Federal regulators’ latest efforts to dampen the red-hot Canadian housing market are a positive for Canada’s big banks, says Moody’s Investors Service.
Last week, the Office of the Superintendent of Financial Institutions (OSFI) proposed raising the qualification standard for uninsured mortgage loans, meaning borrowers would have to be able to demonstrate the ability to make their mortgage payments amid higher rates.
OSFI said current conditions in the housing market are putting lenders at increased risk, and said it was taking action to ensure the banks remain resilient.
“The minimum qualifying rate adds a margin of safety that ensures borrowers will have the ability to make mortgage payments in the event of change in circumstances, such as the reduction of income or a rise in mortgage interest rates,” the regulator said.

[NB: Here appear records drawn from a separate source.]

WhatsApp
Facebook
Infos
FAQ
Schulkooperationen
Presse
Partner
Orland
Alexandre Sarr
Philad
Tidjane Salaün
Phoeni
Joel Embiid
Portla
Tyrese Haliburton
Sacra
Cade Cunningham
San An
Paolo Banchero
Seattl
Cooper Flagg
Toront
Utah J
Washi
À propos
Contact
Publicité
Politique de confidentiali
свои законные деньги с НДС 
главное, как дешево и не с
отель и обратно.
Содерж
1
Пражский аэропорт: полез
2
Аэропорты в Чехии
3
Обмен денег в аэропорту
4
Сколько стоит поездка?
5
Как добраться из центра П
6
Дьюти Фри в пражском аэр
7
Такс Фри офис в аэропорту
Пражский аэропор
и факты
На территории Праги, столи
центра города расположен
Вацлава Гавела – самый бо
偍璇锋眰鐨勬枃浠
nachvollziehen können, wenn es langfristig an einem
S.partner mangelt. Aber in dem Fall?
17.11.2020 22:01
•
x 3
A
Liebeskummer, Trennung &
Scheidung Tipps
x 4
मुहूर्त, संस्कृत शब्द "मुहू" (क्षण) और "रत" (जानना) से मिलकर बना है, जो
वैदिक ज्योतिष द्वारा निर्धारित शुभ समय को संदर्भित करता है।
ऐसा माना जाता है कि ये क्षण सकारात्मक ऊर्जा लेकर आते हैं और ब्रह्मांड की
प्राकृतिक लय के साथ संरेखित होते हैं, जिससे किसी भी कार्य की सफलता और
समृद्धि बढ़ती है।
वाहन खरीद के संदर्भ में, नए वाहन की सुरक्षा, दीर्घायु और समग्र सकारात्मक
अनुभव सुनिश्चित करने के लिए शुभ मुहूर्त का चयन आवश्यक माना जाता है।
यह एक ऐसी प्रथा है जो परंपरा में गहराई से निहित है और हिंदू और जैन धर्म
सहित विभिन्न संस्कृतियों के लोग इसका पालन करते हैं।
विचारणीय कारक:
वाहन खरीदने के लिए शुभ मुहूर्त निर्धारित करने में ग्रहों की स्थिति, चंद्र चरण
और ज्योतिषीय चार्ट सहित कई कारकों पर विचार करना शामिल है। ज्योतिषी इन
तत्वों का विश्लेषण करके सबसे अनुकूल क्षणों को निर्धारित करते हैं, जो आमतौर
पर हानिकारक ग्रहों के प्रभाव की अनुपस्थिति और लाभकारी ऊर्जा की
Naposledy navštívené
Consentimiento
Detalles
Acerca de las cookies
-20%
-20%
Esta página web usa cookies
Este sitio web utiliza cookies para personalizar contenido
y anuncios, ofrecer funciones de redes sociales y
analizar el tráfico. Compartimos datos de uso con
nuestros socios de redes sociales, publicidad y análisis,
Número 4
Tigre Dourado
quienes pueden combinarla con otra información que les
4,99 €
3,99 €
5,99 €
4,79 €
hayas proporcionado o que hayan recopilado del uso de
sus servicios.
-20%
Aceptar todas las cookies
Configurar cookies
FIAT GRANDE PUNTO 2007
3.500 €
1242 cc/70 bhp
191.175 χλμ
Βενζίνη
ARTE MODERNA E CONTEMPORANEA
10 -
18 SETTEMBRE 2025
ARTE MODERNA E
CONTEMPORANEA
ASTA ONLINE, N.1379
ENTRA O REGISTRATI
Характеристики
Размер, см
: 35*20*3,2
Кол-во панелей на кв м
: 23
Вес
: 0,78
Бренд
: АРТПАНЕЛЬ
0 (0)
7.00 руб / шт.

In a research note, Moody’s said that an increase of the qualification standard is a positive for the Canadian banks. The new test “will reinforce their sound mortgage underwriting practices and reduce the likelihood of asset quality erosion, and future credit losses in a time of rapidly rising housing prices in Canada,” Moody’s said.
The rating agency noted that, while a large share of Canadian mortgages carry government-backed mortgage insurance, the government is seeking to reduce its exposure to the housing market over time.
“Therefore, we expect the proportion of uninsured mortgages to increase once the government’s pandemic response winds down,” it said.
In the meantime, it said the proposed higher hurdle rate will reinforce strong mortgage underwriting standards, “thereby limiting credit losses that banks cannot shift to the government.”